3. De stellingen van partijen

3.1

[verzoekster] heeft verzocht bij beschikking, voor zover mogelijk uitvoerbaar bij voorraad

primair: voor recht te verklaren dat de arbeidsovereenkomst tussen partijen onverminderd van kracht is en [verweerder 1] en [verweerder 2] hoofdelijk te veroordelen tot betaling van € 1.579,50 per maand vanaf 1 november 2019 tot aan het moment waarop de arbeidsovereenkomst rechtsgeldig en regelmatig is beëindigd,

subsidiair, voor zover in rechte komt vast te staan dat het dienstverband door opzegging is geëindigd:

( a) [verweerder 1] en [verweerder 2] hoofdelijk te veroordelen tot betaling van € 3.159,--, te vermeerderen met de wettelijke rente vanaf 13 november 2019 en

( b) [verweerder 1] en [verweerder 2] te veroordelen tot betaling van € 789,75, te vermeerderen met de wettelijke verhoging van 50%, en de wettelijke rente over voornoemde bedragen.

3.2

[verzoekster] heeft aan haar primaire verzoek ten grondslag gelegd dat de tussen partijen bestaande arbeidsovereenkomst nooit rechtsgeldig is geëindigd. Subsidiair maakt [verzoekster] aanspraak op de onregelmatigheidsvergoeding van artikel 7:672 lid 11 BW en op het loon over de periode van 1 november tot en met 13 november 2019.

3.3

Op het verweer van [verweerder 1] en [verweerder 2] zal, voor zover van belang, bij de beoordeling van het geschil worden ingegaan.
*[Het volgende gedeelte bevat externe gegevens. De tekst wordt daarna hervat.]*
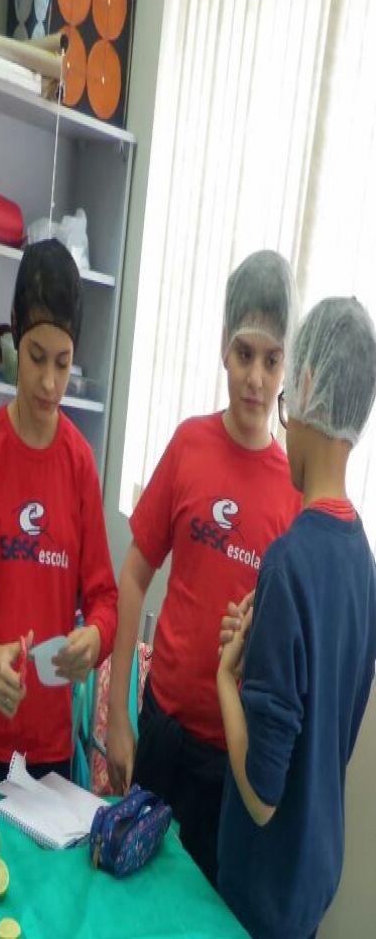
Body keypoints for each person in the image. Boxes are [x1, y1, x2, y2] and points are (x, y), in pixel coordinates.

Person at [106, 249, 302, 886]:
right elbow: (134, 576)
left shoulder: (293, 492)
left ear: (286, 368)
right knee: (136, 905)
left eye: (270, 360)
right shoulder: (190, 446)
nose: (255, 378)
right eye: (244, 354)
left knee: (202, 916)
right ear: (223, 348)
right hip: (161, 730)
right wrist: (119, 717)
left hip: (231, 760)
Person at [217, 296, 376, 939]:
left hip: (264, 888)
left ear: (305, 384)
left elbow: (262, 797)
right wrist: (260, 652)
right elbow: (326, 720)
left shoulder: (287, 564)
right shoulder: (362, 559)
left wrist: (225, 681)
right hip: (315, 874)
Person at [0, 238, 118, 786]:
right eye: (36, 358)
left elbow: (105, 600)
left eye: (63, 363)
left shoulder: (79, 464)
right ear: (15, 332)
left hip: (50, 748)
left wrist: (95, 639)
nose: (48, 382)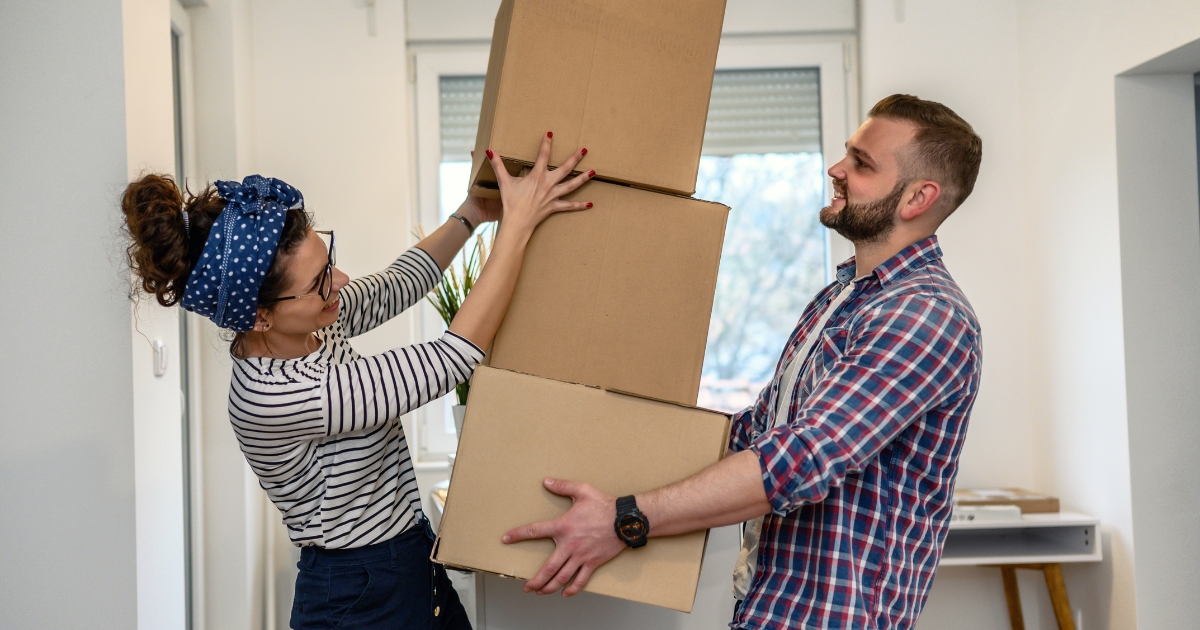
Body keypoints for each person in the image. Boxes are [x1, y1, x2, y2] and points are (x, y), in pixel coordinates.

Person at [502, 95, 985, 630]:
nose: (836, 169)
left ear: (918, 196)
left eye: (862, 163)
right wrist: (603, 432)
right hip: (767, 609)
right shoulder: (839, 299)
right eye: (847, 153)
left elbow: (800, 458)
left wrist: (625, 519)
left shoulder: (924, 313)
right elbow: (754, 433)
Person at [121, 133, 593, 630]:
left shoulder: (313, 321)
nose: (341, 282)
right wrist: (517, 226)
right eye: (320, 281)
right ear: (260, 316)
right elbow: (448, 361)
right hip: (358, 593)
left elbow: (396, 284)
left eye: (329, 261)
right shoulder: (272, 394)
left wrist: (470, 214)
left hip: (408, 558)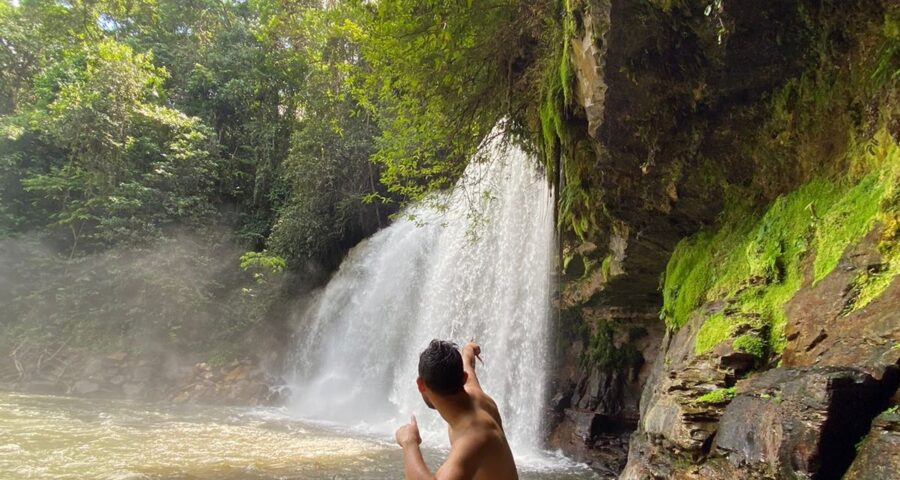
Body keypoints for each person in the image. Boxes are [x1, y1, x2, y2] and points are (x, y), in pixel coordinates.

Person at [394, 339, 519, 480]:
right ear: (463, 378)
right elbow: (468, 364)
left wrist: (409, 442)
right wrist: (468, 349)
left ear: (420, 385)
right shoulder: (476, 393)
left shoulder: (474, 438)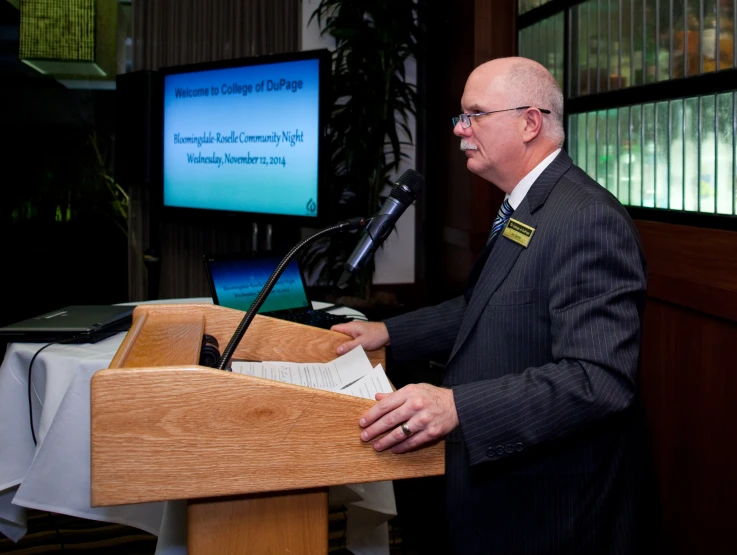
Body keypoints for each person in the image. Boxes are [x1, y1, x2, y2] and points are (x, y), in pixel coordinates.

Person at [332, 57, 656, 554]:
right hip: (501, 488)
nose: (461, 130)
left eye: (475, 114)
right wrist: (389, 333)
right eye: (461, 116)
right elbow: (485, 305)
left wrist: (457, 404)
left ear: (530, 122)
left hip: (551, 505)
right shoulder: (524, 203)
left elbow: (600, 380)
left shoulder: (587, 219)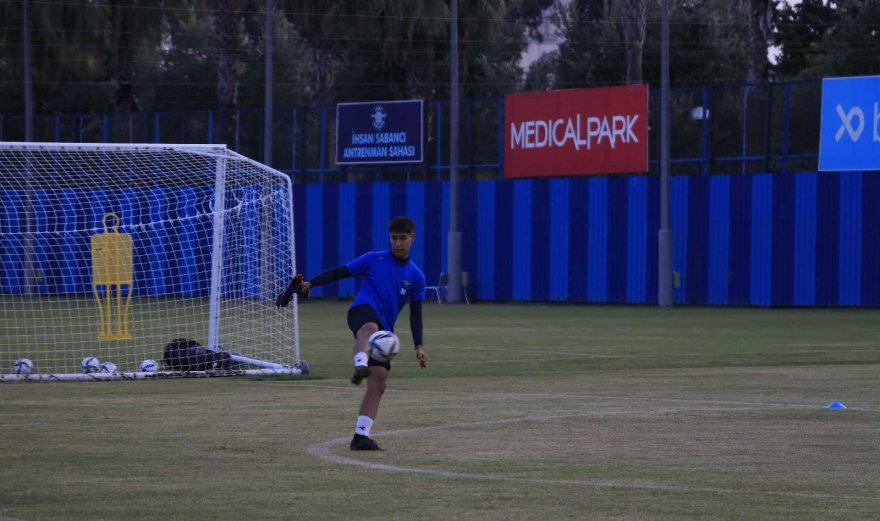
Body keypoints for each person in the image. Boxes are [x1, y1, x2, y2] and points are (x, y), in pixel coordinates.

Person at [279, 216, 428, 451]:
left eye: (403, 238)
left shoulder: (416, 276)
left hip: (384, 330)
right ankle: (360, 364)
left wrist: (419, 346)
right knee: (370, 329)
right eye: (394, 238)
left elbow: (416, 314)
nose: (398, 243)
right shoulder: (373, 259)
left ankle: (361, 437)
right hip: (361, 310)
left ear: (412, 239)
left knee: (378, 382)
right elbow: (340, 272)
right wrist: (310, 284)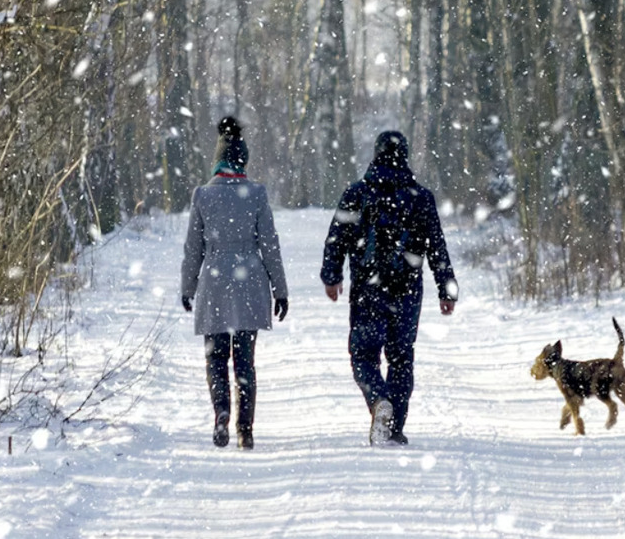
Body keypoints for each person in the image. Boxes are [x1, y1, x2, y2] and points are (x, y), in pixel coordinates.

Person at [320, 130, 457, 446]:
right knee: (401, 357)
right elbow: (436, 246)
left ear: (376, 154)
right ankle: (394, 426)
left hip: (368, 289)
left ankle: (378, 399)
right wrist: (446, 289)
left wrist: (332, 276)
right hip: (407, 290)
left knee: (363, 353)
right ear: (405, 156)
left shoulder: (357, 193)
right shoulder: (420, 198)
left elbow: (336, 238)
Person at [181, 116, 289, 450]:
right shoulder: (256, 194)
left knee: (215, 358)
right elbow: (269, 244)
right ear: (243, 159)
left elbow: (193, 248)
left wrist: (188, 287)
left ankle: (221, 414)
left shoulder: (203, 196)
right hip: (249, 283)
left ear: (217, 160)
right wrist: (279, 289)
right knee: (244, 360)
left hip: (213, 282)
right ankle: (245, 430)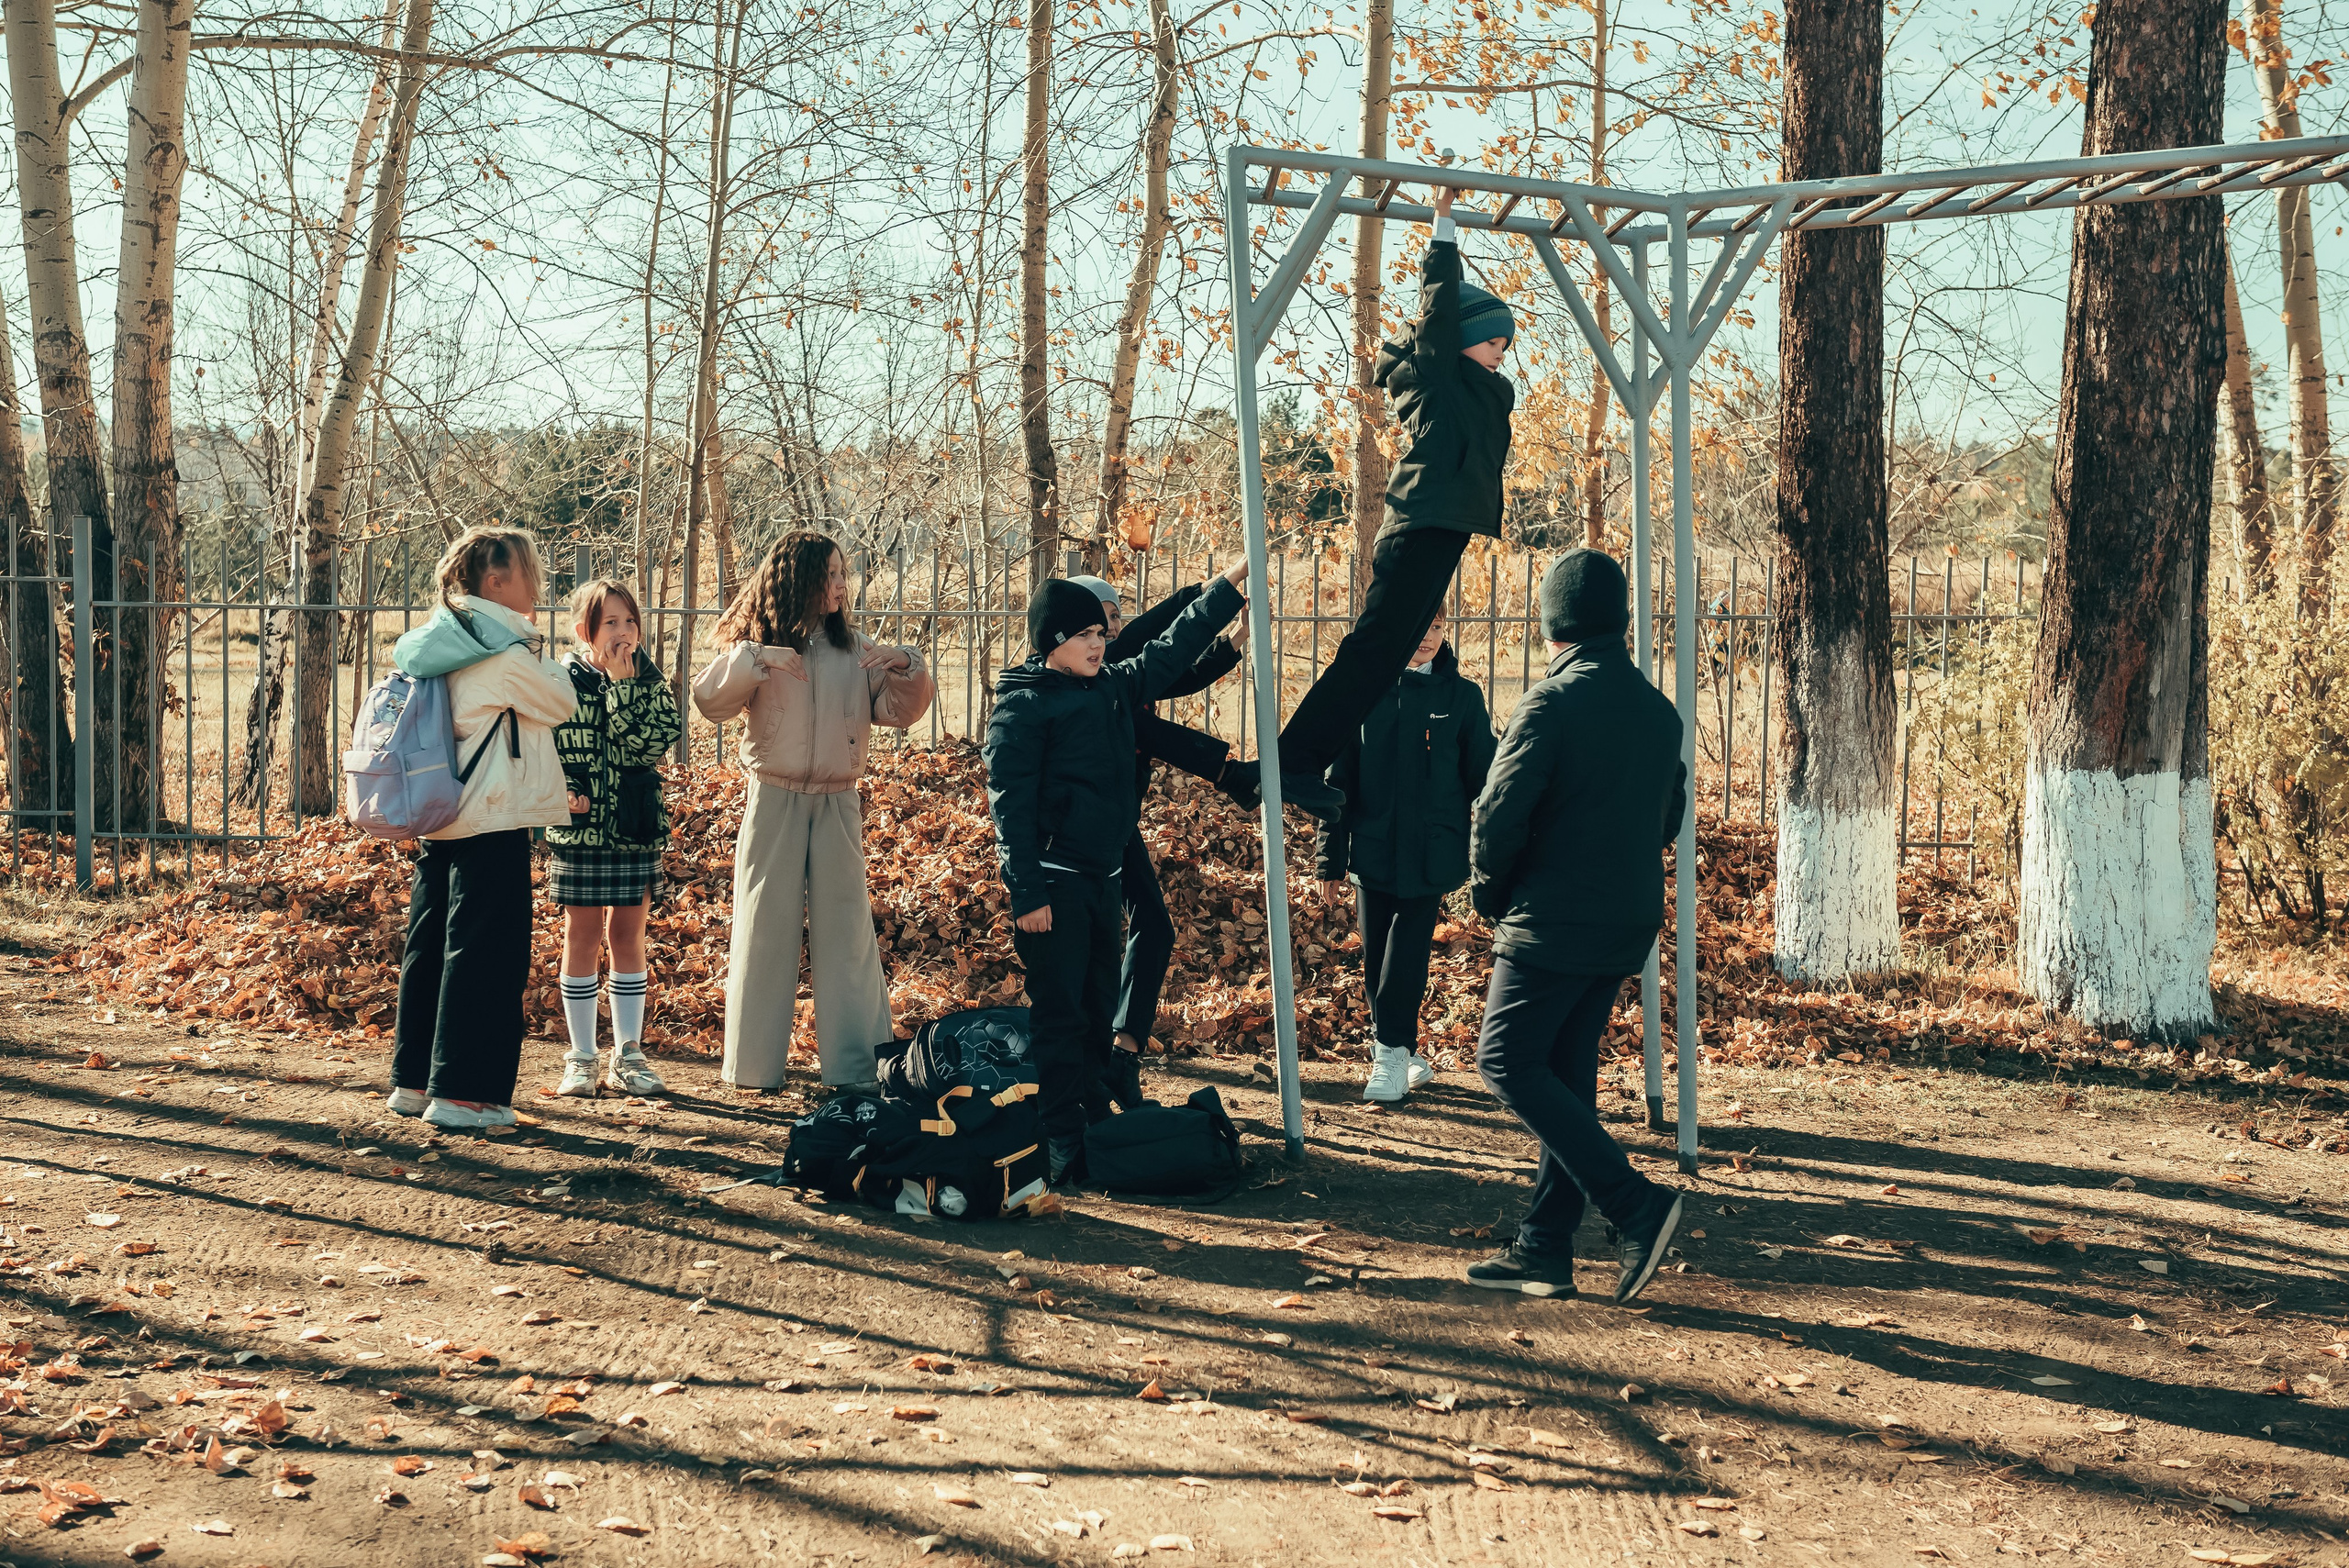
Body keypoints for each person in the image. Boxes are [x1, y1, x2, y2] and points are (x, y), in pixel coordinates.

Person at [1464, 548, 1687, 1305]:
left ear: (1551, 622)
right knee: (1565, 1074)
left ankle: (1635, 1204)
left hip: (1551, 917)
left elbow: (1497, 815)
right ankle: (1545, 1247)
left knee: (1504, 1060)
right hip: (1625, 919)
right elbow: (1670, 817)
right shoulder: (1658, 712)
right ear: (1619, 621)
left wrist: (1490, 895)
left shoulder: (1548, 704)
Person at [985, 561, 1249, 1184]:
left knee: (1100, 1006)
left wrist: (1229, 589)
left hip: (1102, 880)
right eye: (1086, 636)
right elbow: (1010, 806)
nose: (1101, 643)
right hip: (1052, 886)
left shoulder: (1107, 684)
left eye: (1102, 635)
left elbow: (1168, 650)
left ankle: (1091, 1115)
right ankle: (1059, 1136)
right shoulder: (1022, 709)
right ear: (1055, 644)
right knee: (1060, 1014)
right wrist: (1027, 892)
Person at [1272, 186, 1514, 821]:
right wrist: (1443, 230)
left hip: (1447, 526)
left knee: (1381, 661)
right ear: (1459, 340)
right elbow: (1435, 316)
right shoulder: (1439, 378)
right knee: (1373, 651)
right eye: (1493, 341)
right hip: (1420, 525)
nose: (1501, 354)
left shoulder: (1485, 391)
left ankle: (1298, 760)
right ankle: (1291, 759)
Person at [692, 532, 935, 1095]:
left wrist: (908, 664)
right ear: (798, 580)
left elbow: (902, 709)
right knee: (763, 929)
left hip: (838, 801)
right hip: (772, 797)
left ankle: (855, 1072)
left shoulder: (856, 649)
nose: (840, 585)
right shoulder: (760, 647)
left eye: (842, 574)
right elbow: (710, 702)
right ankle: (752, 1070)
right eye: (828, 575)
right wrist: (756, 659)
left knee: (847, 934)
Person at [387, 526, 579, 1131]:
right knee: (486, 952)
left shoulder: (439, 641)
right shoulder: (499, 650)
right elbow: (561, 700)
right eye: (527, 572)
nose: (537, 585)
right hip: (491, 811)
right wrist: (536, 648)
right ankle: (466, 1092)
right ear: (495, 581)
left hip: (440, 811)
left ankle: (415, 1081)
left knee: (430, 946)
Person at [1065, 573, 1256, 1110]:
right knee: (1111, 937)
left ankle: (1122, 1056)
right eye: (1101, 617)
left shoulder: (1113, 668)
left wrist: (1235, 642)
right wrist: (1217, 584)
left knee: (1150, 925)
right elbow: (1160, 641)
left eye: (1116, 617)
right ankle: (1098, 1064)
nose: (1111, 628)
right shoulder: (1093, 674)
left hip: (1117, 822)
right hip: (1085, 830)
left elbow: (1181, 676)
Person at [1313, 606, 1495, 1104]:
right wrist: (1329, 857)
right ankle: (1403, 1049)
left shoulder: (1462, 697)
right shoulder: (1368, 692)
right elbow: (1339, 781)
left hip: (1433, 854)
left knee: (1407, 949)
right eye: (1421, 625)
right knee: (1376, 958)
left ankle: (1389, 1053)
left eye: (1437, 626)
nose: (1428, 637)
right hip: (1373, 851)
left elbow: (1489, 778)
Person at [548, 578, 684, 1098]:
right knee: (580, 935)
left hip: (633, 825)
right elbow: (549, 744)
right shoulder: (563, 680)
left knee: (628, 934)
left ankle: (629, 1052)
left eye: (631, 622)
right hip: (580, 831)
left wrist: (625, 687)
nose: (623, 633)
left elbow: (653, 743)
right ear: (586, 631)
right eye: (611, 623)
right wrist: (563, 789)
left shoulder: (647, 679)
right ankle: (581, 1055)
Het tegenverzoek en het verweer

3.4

[verzoeker 1] en [verzoeker 2] hebben verzocht bij beschikking [verweerster] te veroordelen tot

betaling van een bedrag van € 3.222,73, te vermeerderen met de wettelijke rente.

3.5

[verzoeker 1] en [verzoeker 2] hebben aan hun verzoek ten grondslag gelegd dat [verweerster] bij de uitoefening van haar werkzaamheden schade heeft veroorzaakt aan een auto die [verzoeker 1] en [verzoeker 2] van een derde (de moeder van [verzoeker 2] ) hadden geleend.

3.6

Op het verweer van [verweerster] zal, voor zover van belang, bij de beoordeling van het geschil worden ingegaan.